Import in 1.2-alpha.20171204

(Alma) #21

Hi @mjibson,
I am running v2.1.3 and I am seeing this error too.

I am trying to load a single table, 29Gb sql dump file from nodelocal. I tried twice. The job progresses to about 20% and both times I got the exact same message:
Error: pq: IO error: While open a file for appending: /localdisk/cockroachdb/cockroach-tmp/cockroach-temp024783182/000006.log: No such file or directory
Failed running “sql”

In the log file on the node I was executing the statement on, I see:
E190208 15:23:31.486491 143216679 storage/engine/disk_map.go:273 [n2,import-distsql] unable to clear range with prefix [140]: IO error: While open a file for appending: /localdisk/cockroachdb/cockroach-tmp/cockroach-temp024783182/000006.log: No such file or directory

The path /localdisk/cockroachdb/cockroach-tmp/cockroach-temp024783182/ does not exist on any of the nodes. The nodes did not get restarted and nobody else was doing anything on the cluster during the load (no other users except me). I managed to successfully load smaller tables.
I run on 3 bare metal hosts. I abused them with tpc-c and they seemed to be stable.

The data is in
/localdisk/cockroachdb/cockroach-data/extern -> /NFS/dbdumps

Let me know what other info would be useful.


(Matt Jibson) #22

What mount type is /export/data? Is it just a normal directory on a local disk, or NFS or some other network storage?


(Alma) #23

I edited the original post to specify storage types.

I tried splitting the dump in smaller files. The error does not seem to depend on the file size or on the data in the file. Sometimes the same file will throw the error on one node and load on a different. Sometimes the same file that previously loaded correctly will not load.

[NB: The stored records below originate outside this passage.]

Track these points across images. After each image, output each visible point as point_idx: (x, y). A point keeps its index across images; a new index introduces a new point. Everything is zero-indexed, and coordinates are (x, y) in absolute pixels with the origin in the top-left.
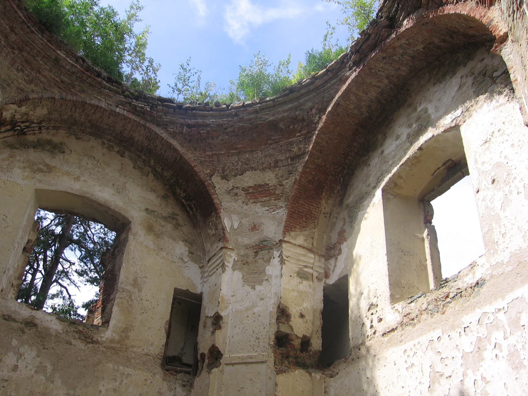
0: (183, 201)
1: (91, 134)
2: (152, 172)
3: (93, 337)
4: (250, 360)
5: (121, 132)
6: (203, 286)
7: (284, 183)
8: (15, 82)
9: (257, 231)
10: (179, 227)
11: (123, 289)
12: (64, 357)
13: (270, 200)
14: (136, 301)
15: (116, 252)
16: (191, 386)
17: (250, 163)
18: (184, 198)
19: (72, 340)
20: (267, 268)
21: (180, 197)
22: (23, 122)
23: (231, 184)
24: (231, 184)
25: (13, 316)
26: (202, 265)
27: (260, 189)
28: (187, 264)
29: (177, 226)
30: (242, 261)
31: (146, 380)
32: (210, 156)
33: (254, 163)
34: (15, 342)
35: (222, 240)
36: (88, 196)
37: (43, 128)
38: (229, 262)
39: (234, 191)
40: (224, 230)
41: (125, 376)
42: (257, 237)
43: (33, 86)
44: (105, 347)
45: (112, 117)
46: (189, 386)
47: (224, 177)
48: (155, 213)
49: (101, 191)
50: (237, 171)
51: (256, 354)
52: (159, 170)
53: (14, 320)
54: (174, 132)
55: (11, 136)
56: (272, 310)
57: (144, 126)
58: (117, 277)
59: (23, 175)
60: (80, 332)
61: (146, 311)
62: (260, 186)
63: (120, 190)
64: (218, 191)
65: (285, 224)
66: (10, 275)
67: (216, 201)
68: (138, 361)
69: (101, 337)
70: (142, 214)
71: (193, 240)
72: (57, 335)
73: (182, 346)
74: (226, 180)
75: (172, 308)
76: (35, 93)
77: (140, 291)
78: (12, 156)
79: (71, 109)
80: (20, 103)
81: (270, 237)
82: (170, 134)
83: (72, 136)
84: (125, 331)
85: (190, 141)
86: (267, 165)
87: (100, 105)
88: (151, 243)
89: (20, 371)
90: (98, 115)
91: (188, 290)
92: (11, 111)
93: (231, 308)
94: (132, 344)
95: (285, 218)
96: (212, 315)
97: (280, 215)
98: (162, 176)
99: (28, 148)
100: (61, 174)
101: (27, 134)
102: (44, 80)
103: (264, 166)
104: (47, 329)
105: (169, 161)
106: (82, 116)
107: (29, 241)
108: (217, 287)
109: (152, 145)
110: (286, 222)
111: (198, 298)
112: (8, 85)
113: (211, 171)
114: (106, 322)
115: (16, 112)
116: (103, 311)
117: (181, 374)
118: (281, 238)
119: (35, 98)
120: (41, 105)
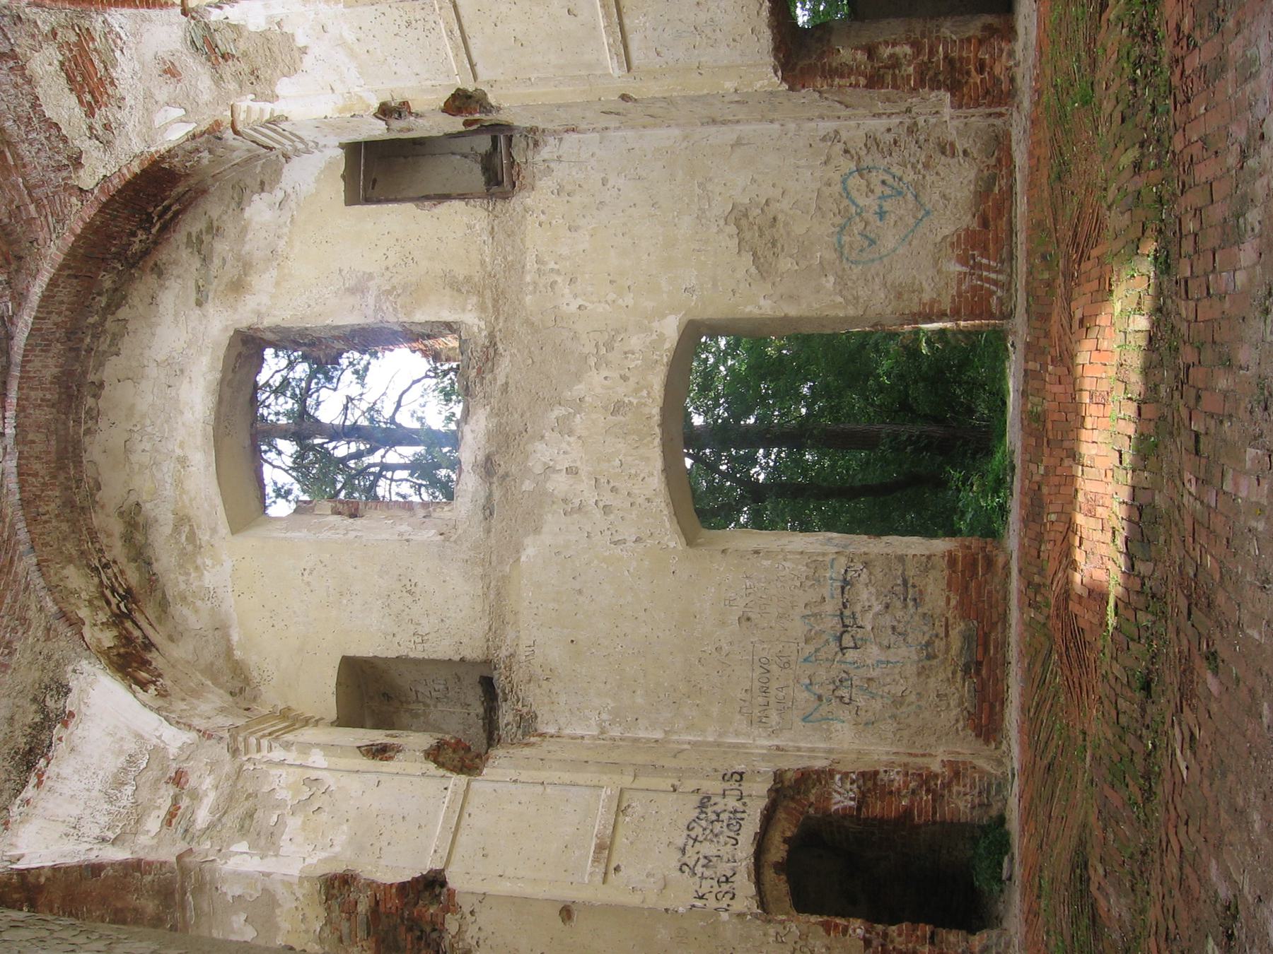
0: (154, 231)
1: (78, 463)
2: (113, 314)
3: (483, 346)
4: (457, 33)
5: (53, 406)
6: (325, 146)
7: (46, 29)
8: (37, 649)
9: (177, 64)
10: (215, 224)
11: (376, 311)
12: (533, 391)
13: (95, 50)
14: (393, 280)
15: (306, 341)
16: (533, 130)
17: (24, 114)
18: (148, 230)
19: (499, 383)
20: (252, 28)
21: (148, 239)
22: (108, 603)
23: (87, 145)
24: (87, 145)
25: (482, 501)
26: (281, 156)
27: (79, 79)
28: (289, 191)
29: (213, 229)
30: (252, 83)
31: (540, 225)
32: (39, 206)
33: (20, 105)
34: (528, 485)
35: (219, 135)
36: (210, 429)
37: (104, 560)
38: (262, 111)
39: (100, 133)
40: (194, 135)
41: (543, 268)
42: (190, 61)
43: (31, 613)
44: (496, 319)
45: (30, 437)
46: (534, 136)
47: (76, 161)
48: (200, 284)
49: (191, 408)
50: (53, 138)
51: (441, 22)
52: (103, 301)
53: (489, 497)
54: (13, 298)
55: (143, 613)
56: (341, 5)
57: (23, 367)
58: (356, 327)
59: (213, 566)
60: (480, 372)
61: (408, 255)
62: (70, 79)
63: (178, 371)
64: (112, 169)
65: (143, 7)
66: (410, 529)
67: (136, 168)
68: (508, 249)
69: (480, 330)
70: (211, 311)
71: (233, 187)
72: (496, 413)
73: (458, 157)
74: (80, 157)
75: (388, 201)
76: (43, 604)
77: (370, 276)
78: (184, 599)
79: (46, 522)
80: (76, 624)
81: (181, 33)
82: (20, 305)
83: (97, 499)
84: (456, 286)
85: (20, 258)
86: (16, 75)
87: (15, 470)
88: (266, 276)
89: (575, 461)
90: (37, 466)
91: (343, 177)
92: (99, 635)
93: (357, 89)
94: (478, 268)
95: (127, 11)
96: (384, 123)
97: (122, 20)
98: (116, 290)
99: (154, 574)
100: (184, 496)
101: (128, 586)
102: (9, 597)
103: (20, 81)
104: (490, 436)
105: (79, 288)
106: (49, 496)
107: (336, 512)
108: (323, 124)
109: (58, 335)
110: (137, 7)
111: (354, 151)
112: (49, 658)
113: (71, 195)
114: (450, 327)
115: (95, 625)
116: (429, 337)
117: (514, 154)
118: (179, 10)
119: (54, 600)
120: (61, 584)
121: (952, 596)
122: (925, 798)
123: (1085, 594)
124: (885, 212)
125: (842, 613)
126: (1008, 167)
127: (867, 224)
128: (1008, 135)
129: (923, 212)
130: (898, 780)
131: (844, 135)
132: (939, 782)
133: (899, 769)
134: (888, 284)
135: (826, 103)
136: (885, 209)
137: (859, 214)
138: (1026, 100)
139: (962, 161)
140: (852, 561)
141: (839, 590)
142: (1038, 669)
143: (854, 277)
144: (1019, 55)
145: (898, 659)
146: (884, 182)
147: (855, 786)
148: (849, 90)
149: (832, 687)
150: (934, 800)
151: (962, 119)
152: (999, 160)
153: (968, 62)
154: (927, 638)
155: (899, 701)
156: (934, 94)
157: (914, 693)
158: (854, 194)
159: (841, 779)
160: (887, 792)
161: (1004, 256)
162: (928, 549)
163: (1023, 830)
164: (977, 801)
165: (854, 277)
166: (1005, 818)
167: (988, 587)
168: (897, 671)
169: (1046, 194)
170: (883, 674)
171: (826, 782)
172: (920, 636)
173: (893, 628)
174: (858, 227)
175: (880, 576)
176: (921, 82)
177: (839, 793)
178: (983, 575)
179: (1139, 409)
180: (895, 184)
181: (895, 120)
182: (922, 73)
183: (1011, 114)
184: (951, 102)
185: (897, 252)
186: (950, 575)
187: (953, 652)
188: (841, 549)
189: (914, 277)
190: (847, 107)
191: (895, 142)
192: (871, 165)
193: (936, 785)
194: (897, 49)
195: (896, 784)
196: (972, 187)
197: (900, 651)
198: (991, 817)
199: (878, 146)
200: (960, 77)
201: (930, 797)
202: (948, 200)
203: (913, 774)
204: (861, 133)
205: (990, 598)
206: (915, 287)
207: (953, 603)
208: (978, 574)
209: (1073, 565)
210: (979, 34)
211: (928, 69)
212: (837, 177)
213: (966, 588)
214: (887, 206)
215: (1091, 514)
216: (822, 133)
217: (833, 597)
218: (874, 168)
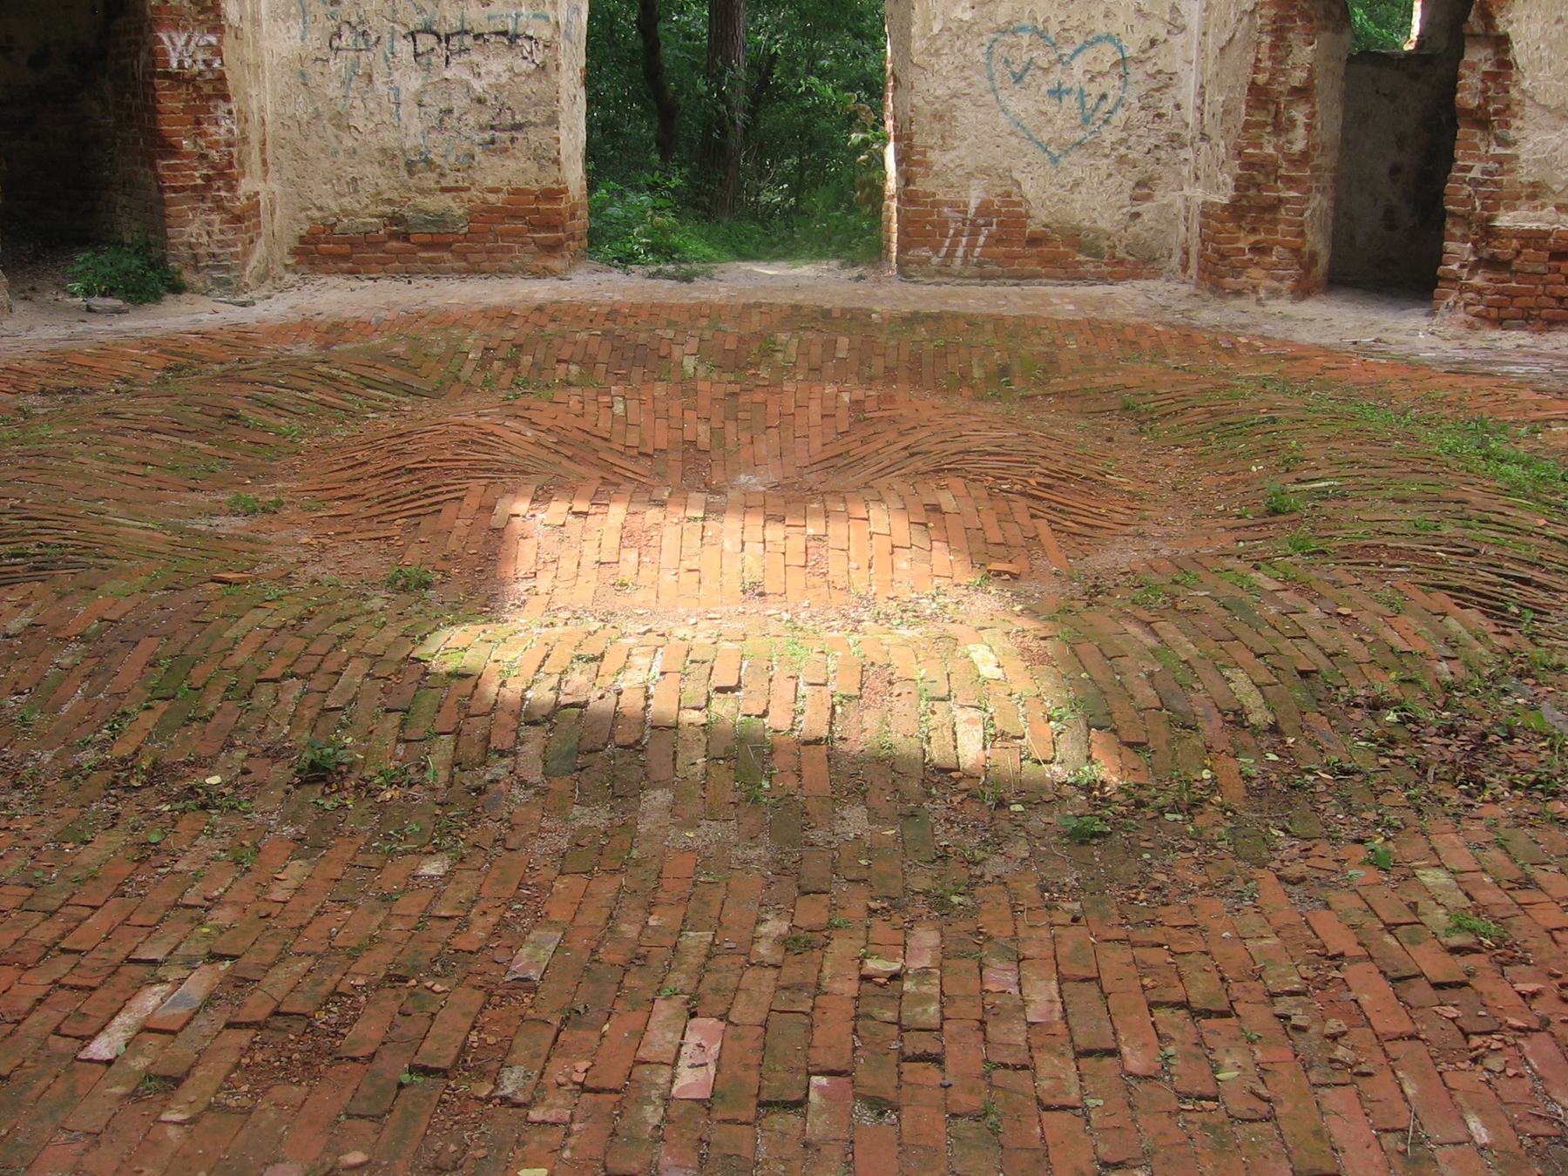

I tried manually creating the path it is reporting as nonexistent just to see what happens :slight_smile: , there are no changes, it is still reported as nonexistent. It is always the same path.

I also tried doing

SET CLUSTER SETTING kv.bulk_io_write.max_rate = '10MB';

as specified here I did not notice any differences in error behavior.

The cockroach.log contains the same error. I do not see anything else that would indicate what is the actual error. Is there a way to get more information regarding what is happening?